## Instruction
Write out the records below line for line, starting with the first line and going on through the line with "Aber wie gehen".

-- Opening Marker --

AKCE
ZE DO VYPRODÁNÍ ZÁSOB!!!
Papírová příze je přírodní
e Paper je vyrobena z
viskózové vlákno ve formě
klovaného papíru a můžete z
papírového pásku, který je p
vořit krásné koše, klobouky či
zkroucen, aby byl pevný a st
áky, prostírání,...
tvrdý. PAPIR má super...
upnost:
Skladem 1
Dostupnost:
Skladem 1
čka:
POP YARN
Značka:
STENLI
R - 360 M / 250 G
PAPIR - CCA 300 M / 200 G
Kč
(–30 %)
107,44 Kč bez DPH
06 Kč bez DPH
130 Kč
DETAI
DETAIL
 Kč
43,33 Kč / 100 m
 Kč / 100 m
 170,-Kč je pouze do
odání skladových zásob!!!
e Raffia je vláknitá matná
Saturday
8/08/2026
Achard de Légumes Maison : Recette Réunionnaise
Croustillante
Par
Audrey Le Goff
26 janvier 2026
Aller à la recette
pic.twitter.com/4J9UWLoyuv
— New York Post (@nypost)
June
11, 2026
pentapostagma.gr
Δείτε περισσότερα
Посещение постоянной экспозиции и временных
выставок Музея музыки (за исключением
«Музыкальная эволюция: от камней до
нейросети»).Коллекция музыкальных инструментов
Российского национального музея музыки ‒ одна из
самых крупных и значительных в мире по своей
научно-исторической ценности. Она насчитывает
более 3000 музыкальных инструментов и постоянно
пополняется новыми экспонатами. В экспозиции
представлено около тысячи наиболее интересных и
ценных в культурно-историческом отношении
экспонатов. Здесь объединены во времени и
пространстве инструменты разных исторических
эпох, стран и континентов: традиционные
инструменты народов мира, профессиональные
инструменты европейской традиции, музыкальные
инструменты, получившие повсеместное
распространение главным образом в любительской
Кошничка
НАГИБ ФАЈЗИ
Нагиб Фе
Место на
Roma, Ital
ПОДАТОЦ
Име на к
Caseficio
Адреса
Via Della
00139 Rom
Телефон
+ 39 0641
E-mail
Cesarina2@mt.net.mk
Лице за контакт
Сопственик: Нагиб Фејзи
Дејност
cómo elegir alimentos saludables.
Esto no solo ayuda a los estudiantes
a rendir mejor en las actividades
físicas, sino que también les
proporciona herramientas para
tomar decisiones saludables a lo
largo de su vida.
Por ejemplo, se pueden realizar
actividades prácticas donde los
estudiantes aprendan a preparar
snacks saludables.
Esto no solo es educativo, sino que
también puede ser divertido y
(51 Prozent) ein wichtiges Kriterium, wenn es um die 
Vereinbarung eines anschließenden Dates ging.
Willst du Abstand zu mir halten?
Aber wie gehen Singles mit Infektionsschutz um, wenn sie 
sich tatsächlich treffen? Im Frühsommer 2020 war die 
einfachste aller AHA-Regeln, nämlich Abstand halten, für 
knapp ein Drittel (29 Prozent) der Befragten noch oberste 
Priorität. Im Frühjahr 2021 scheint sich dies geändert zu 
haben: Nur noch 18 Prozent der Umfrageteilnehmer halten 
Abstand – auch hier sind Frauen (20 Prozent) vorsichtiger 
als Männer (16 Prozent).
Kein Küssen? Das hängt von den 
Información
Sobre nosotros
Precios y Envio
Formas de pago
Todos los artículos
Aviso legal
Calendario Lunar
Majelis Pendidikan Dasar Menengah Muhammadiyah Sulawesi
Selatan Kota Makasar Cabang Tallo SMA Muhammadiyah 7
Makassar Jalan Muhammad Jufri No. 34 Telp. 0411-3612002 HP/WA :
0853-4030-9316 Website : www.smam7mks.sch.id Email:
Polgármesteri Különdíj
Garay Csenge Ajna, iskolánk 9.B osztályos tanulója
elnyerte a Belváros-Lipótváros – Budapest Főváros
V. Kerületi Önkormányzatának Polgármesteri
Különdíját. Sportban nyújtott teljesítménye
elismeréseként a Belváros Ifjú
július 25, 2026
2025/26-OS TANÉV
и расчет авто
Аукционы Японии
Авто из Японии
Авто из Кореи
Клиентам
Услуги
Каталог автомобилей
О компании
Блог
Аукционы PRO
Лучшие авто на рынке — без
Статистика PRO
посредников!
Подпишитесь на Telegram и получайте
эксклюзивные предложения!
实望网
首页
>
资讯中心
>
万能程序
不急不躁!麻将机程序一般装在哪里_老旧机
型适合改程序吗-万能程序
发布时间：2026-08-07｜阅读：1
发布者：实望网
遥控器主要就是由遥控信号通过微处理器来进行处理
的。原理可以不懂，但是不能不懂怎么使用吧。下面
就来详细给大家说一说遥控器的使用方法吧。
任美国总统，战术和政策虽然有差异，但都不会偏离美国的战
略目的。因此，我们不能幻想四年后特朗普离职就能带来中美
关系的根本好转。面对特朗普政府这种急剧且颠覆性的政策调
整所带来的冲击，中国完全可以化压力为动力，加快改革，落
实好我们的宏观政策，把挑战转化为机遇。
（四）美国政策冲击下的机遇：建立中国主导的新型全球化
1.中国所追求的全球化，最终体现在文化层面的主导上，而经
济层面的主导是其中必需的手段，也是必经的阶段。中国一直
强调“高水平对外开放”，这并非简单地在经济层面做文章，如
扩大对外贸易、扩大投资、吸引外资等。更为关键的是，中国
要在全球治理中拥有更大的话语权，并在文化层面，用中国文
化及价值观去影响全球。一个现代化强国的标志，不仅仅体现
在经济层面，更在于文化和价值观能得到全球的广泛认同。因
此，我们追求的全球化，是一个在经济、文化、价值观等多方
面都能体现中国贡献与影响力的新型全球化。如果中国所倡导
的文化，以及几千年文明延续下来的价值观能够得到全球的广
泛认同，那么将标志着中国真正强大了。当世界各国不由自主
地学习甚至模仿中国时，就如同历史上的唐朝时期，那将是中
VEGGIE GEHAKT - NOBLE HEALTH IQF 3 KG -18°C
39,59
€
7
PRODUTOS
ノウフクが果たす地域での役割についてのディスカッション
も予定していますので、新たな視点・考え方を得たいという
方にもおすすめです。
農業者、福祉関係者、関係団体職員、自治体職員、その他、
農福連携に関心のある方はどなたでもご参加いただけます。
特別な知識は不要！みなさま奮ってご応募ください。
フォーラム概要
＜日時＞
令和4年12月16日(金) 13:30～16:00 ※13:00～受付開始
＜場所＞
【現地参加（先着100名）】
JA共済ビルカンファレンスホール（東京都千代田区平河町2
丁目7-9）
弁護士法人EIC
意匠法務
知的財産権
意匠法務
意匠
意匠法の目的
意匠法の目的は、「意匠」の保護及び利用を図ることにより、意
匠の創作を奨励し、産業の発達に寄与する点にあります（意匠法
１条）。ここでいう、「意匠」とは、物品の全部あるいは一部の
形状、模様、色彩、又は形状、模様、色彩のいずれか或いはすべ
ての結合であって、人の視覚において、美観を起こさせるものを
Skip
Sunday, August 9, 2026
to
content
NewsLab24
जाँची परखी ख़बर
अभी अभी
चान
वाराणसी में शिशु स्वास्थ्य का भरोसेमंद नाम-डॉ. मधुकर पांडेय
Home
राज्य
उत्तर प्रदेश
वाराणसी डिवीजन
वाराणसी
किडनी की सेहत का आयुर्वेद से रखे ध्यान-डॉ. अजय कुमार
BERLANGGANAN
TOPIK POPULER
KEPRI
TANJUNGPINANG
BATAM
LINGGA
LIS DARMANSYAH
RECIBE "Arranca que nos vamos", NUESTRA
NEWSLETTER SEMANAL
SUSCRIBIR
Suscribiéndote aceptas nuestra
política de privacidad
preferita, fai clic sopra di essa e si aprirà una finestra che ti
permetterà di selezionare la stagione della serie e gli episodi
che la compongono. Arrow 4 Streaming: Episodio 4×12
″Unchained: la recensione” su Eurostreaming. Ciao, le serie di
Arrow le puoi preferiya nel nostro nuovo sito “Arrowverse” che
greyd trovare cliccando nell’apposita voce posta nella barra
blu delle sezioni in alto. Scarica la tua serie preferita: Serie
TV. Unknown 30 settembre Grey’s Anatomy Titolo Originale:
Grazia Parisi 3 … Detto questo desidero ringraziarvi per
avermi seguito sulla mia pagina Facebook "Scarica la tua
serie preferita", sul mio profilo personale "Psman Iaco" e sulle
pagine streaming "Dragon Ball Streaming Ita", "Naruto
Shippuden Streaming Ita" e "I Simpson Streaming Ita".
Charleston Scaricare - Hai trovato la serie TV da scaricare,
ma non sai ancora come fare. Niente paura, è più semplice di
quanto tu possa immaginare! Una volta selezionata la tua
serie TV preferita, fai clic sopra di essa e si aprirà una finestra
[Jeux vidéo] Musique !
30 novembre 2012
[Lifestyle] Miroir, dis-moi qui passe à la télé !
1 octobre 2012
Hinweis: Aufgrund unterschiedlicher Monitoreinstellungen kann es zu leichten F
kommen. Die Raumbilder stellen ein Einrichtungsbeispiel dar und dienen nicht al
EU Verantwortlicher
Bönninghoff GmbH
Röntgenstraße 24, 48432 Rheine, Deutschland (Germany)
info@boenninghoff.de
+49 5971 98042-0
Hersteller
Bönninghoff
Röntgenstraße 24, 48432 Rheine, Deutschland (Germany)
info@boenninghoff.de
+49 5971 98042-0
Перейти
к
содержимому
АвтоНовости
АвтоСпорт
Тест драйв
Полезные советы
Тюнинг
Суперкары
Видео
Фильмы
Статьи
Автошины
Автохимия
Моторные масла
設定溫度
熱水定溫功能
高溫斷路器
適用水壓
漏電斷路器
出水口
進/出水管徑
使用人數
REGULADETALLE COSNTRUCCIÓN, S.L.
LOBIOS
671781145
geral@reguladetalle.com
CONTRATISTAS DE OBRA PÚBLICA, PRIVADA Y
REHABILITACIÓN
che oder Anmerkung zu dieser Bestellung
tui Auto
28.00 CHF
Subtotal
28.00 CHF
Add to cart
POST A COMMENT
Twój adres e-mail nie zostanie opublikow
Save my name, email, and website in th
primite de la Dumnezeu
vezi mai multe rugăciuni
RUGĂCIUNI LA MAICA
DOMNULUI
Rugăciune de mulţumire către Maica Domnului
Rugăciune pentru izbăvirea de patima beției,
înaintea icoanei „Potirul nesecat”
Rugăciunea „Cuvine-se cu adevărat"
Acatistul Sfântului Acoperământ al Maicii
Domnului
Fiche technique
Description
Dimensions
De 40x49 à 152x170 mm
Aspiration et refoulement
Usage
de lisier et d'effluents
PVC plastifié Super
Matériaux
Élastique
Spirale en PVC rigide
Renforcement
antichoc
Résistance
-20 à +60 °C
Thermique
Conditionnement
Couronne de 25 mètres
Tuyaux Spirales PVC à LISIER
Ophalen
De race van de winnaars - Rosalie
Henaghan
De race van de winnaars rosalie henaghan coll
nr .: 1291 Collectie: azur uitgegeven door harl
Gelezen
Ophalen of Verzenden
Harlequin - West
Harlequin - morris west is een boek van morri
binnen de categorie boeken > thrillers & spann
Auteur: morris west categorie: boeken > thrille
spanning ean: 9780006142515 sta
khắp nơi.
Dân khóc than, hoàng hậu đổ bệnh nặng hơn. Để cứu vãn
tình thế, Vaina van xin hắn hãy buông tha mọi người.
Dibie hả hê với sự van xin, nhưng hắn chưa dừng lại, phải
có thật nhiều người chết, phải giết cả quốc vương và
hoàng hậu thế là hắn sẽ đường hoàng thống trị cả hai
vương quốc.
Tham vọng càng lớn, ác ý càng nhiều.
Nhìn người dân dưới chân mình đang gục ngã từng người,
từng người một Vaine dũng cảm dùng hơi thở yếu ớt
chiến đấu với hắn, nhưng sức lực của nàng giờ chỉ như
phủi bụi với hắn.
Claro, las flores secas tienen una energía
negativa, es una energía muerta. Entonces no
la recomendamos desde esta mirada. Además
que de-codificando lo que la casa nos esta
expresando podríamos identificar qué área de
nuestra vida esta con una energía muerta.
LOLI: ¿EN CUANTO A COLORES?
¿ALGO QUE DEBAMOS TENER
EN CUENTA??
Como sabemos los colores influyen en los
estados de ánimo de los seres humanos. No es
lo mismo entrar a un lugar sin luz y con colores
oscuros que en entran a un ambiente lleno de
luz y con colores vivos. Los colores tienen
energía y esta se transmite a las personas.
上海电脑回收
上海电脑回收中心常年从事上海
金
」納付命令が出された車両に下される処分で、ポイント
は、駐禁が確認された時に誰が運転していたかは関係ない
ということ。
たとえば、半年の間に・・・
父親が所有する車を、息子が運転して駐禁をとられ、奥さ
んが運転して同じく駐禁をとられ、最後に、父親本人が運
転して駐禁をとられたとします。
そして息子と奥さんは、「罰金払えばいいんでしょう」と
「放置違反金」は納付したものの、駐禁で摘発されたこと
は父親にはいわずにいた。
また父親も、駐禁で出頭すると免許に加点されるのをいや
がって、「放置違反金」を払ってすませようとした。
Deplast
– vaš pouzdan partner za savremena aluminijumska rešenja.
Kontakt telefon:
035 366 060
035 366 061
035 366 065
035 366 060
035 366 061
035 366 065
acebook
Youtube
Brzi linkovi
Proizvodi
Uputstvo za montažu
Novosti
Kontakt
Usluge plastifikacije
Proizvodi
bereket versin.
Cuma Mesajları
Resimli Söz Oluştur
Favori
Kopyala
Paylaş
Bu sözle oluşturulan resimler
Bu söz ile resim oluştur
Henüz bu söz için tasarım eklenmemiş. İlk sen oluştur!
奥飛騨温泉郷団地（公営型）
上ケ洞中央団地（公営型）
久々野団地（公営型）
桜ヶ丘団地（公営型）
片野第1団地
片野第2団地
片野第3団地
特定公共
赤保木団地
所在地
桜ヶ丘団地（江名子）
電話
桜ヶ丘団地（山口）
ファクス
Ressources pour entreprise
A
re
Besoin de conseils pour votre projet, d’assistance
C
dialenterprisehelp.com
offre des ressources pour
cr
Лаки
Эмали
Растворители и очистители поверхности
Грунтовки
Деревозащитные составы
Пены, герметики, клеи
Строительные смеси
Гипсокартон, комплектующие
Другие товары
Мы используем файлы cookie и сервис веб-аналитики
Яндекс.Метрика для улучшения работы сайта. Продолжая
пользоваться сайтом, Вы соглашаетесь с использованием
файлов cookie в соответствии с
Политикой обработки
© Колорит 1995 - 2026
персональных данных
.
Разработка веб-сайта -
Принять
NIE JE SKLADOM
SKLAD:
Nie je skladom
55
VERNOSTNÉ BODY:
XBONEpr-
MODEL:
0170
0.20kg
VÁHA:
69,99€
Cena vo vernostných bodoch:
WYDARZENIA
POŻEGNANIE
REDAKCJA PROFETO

-- Closing Marker --

## Task output
AKCE
ZE DO VYPRODÁNÍ ZÁSOB!!!
Papírová příze je přírodní
e Paper je vyrobena z
viskózové vlákno ve formě
klovaného papíru a můžete z
papírového pásku, který je p
vořit krásné koše, klobouky či
zkroucen, aby byl pevný a st
áky, prostírání,...
tvrdý. PAPIR má super...
upnost:
Skladem 1
Dostupnost:
Skladem 1
čka:
POP YARN
Značka:
STENLI
R - 360 M / 250 G
PAPIR - CCA 300 M / 200 G
Kč
(–30 %)
107,44 Kč bez DPH
06 Kč bez DPH
130 Kč
DETAI
DETAIL
 Kč
43,33 Kč / 100 m
 Kč / 100 m
 170,-Kč je pouze do
odání skladových zásob!!!
e Raffia je vláknitá matná
Saturday
8/08/2026
Achard de Légumes Maison : Recette Réunionnaise
Croustillante
Par
Audrey Le Goff
26 janvier 2026
Aller à la recette
pic.twitter.com/4J9UWLoyuv
— New York Post (@nypost)
June
11, 2026
pentapostagma.gr
Δείτε περισσότερα
Посещение постоянной экспозиции и временных
выставок Музея музыки (за исключением
«Музыкальная эволюция: от камней до
нейросети»).Коллекция музыкальных инструментов
Российского национального музея музыки ‒ одна из
самых крупных и значительных в мире по своей
научно-исторической ценности. Она насчитывает
более 3000 музыкальных инструментов и постоянно
пополняется новыми экспонатами. В экспозиции
представлено около тысячи наиболее интересных и
ценных в культурно-историческом отношении
экспонатов. Здесь объединены во времени и
пространстве инструменты разных исторических
эпох, стран и континентов: традиционные
инструменты народов мира, профессиональные
инструменты европейской традиции, музыкальные
инструменты, получившие повсеместное
распространение главным образом в любительской
Кошничка
НАГИБ ФАЈЗИ
Нагиб Фе
Место на
Roma, Ital
ПОДАТОЦ
Име на к
Caseficio
Адреса
Via Della
00139 Rom
Телефон
+ 39 0641
E-mail
Cesarina2@mt.net.mk
Лице за контакт
Сопственик: Нагиб Фејзи
Дејност
cómo elegir alimentos saludables.
Esto no solo ayuda a los estudiantes
a rendir mejor en las actividades
físicas, sino que también les
proporciona herramientas para
tomar decisiones saludables a lo
largo de su vida.
Por ejemplo, se pueden realizar
actividades prácticas donde los
estudiantes aprendan a preparar
snacks saludables.
Esto no solo es educativo, sino que
también puede ser divertido y
(51 Prozent) ein wichtiges Kriterium, wenn es um die 
Vereinbarung eines anschließenden Dates ging.
Willst du Abstand zu mir halten?
Aber wie gehen Singles mit Infektionsschutz um, wenn sie 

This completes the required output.